[Records shown]
* * * * * * * * *

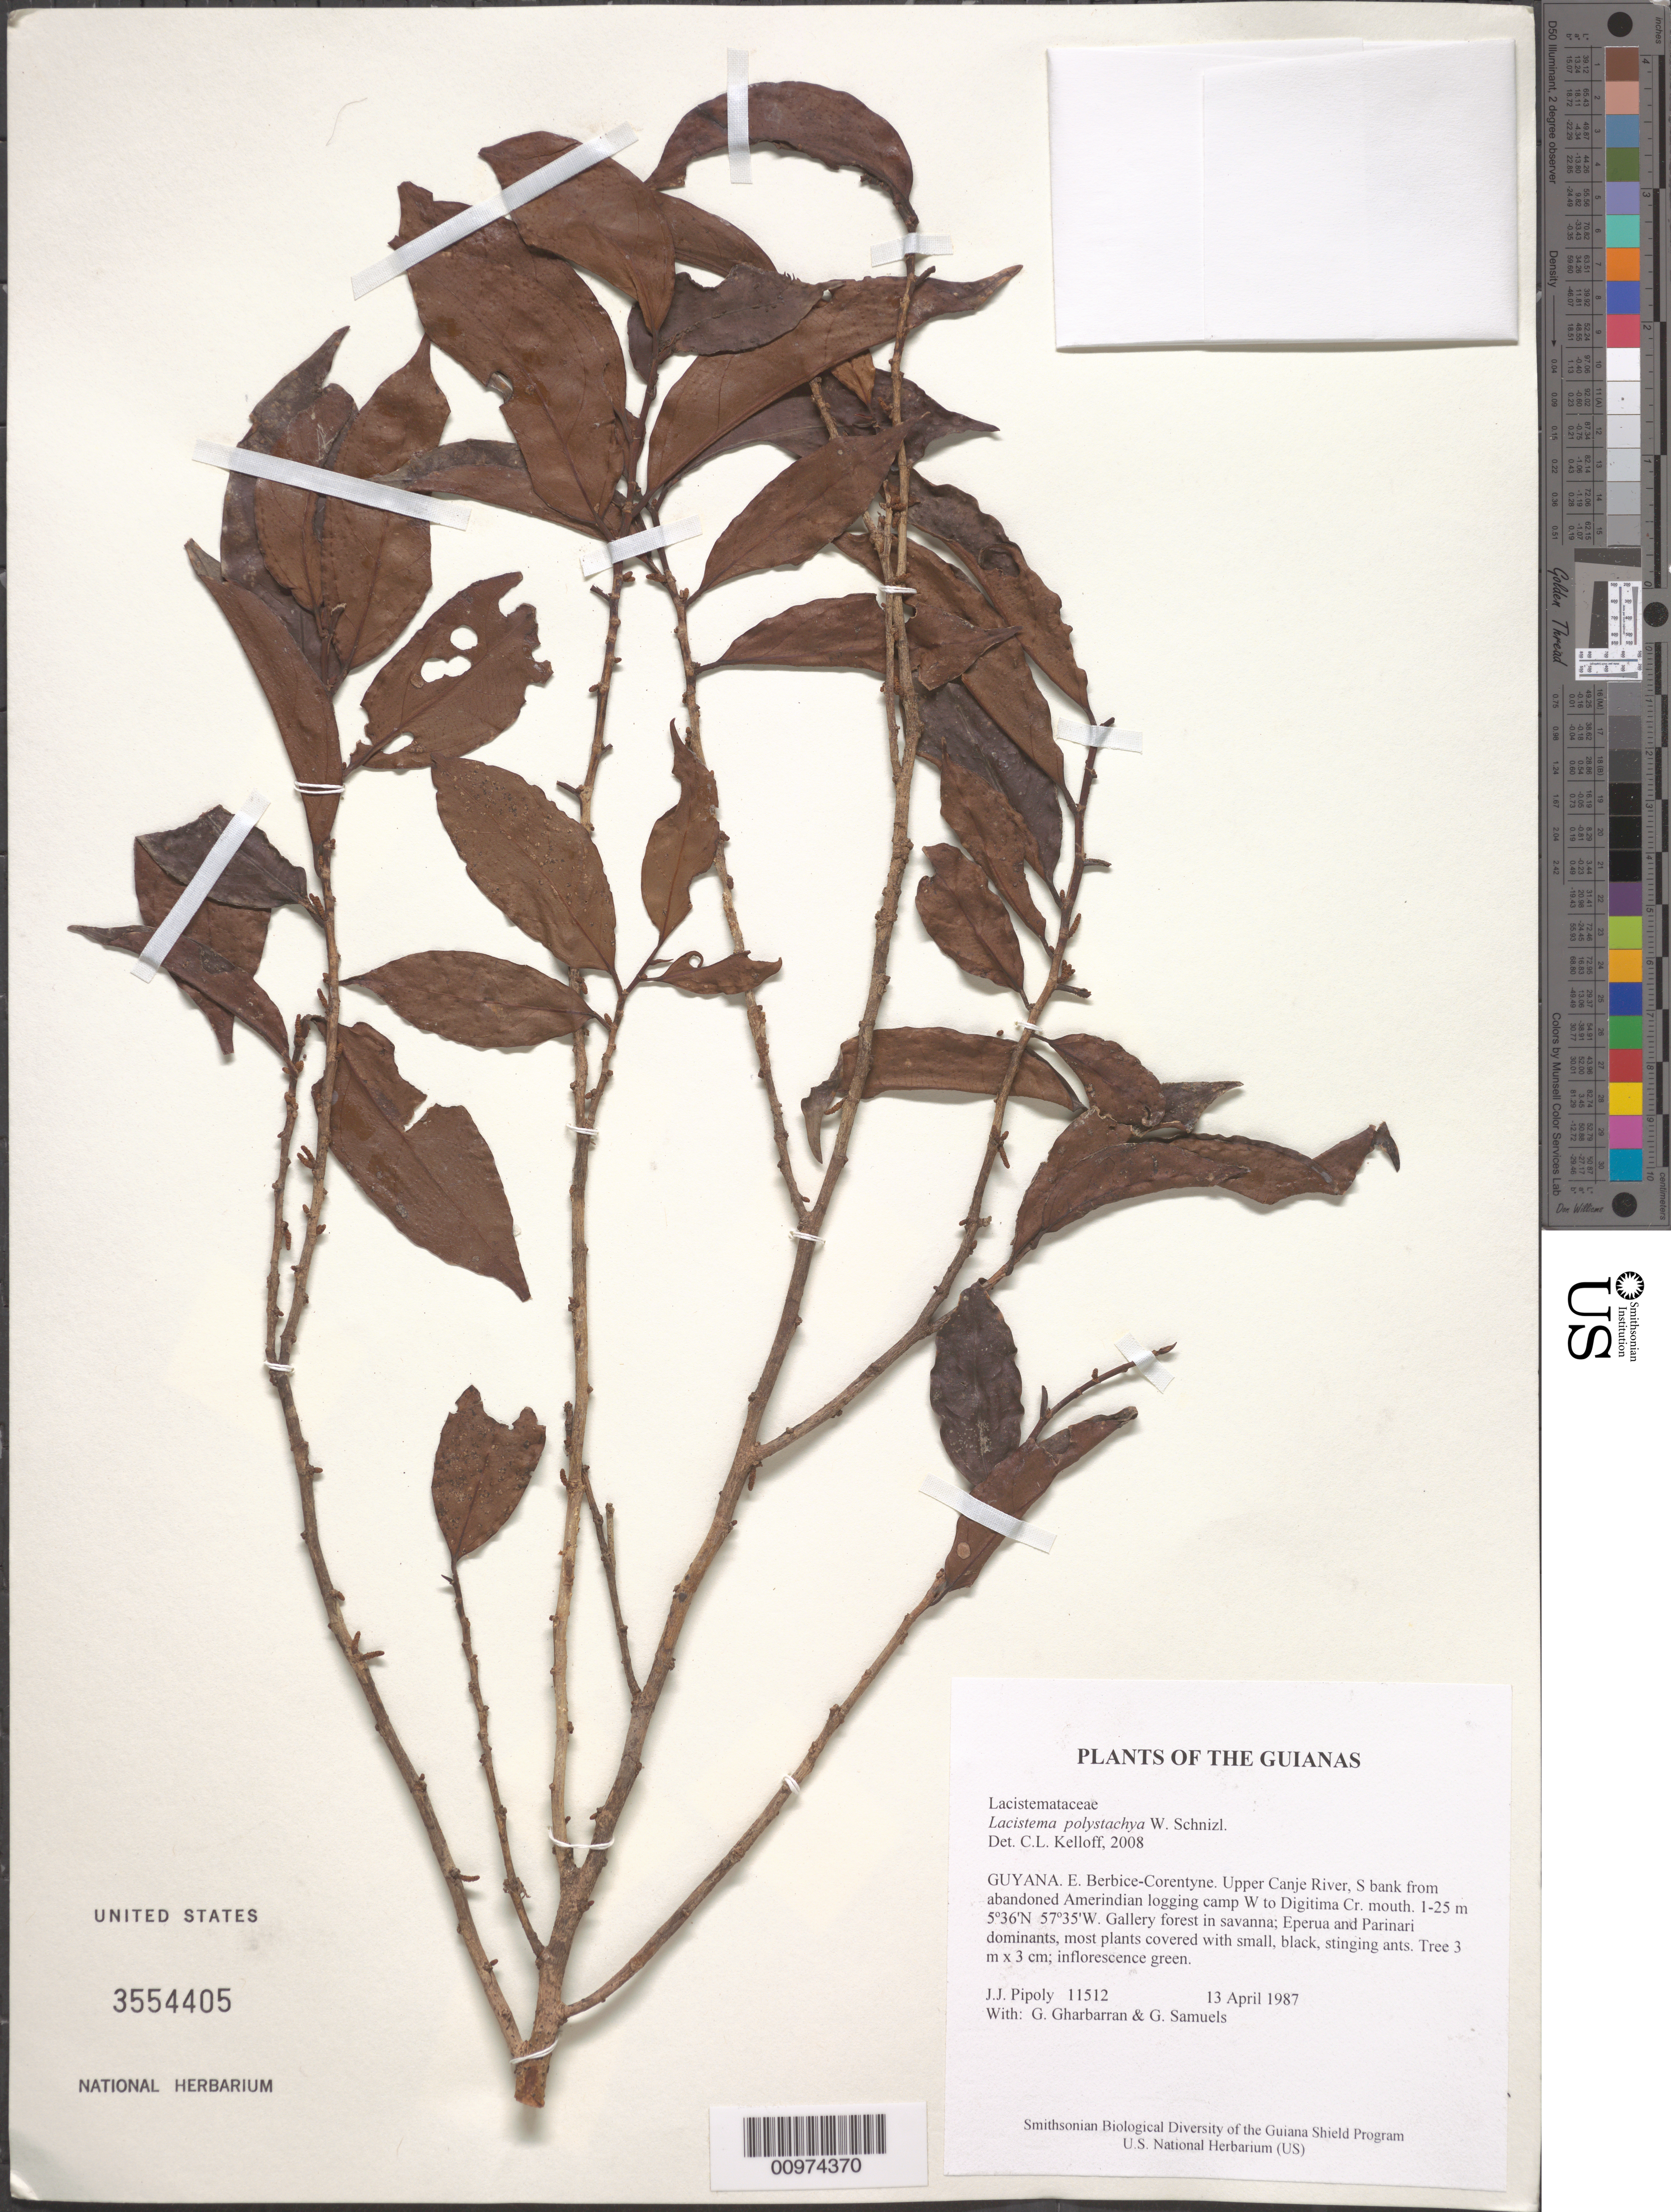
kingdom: Plantae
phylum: Tracheophyta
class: Magnoliopsida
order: Malpighiales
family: Lacistemataceae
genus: Lacistema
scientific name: Lacistema polystachyum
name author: Schnizl.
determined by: Kelloff, Carol L., (US), Smithsonian Institution - National Museum of Natural History (UNITED STATES)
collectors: J. J. Pipoly, G. Gharbarran & G. Samuels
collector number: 11512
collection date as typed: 13 April 1987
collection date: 1987-04-13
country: Guyana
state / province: E. Berbice-Corentyne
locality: Upper Canje River, S bank from abandoned Amerindian logging camp W to Digitima Cr. mouth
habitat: Gallery forest in savanna; Eperua and Parinari dominants, most plants covered with small, black, stinging ants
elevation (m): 1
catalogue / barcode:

* * * * * * * * *

[Short problem] Repeat word for word the lines of the records, starting at the line that contains "determined by: Kelloff, Carol" and ending with the final line of the records.

[Expected answer]
determined by: Kelloff, Carol L., (US), Smithsonian Institution - National Museum of Natural History (UNITED STATES)
collectors: J. J. Pipoly, G. Gharbarran & G. Samuels
collector number: 11512
collection date as typed: 13 April 1987
collection date: 1987-04-13
country: Guyana
state / province: E. Berbice-Corentyne
locality: Upper Canje River, S bank from abandoned Amerindian logging camp W to Digitima Cr. mouth
habitat: Gallery forest in savanna; Eperua and Parinari dominants, most plants covered with small, black, stinging ants
elevation (m): 1
catalogue / barcode:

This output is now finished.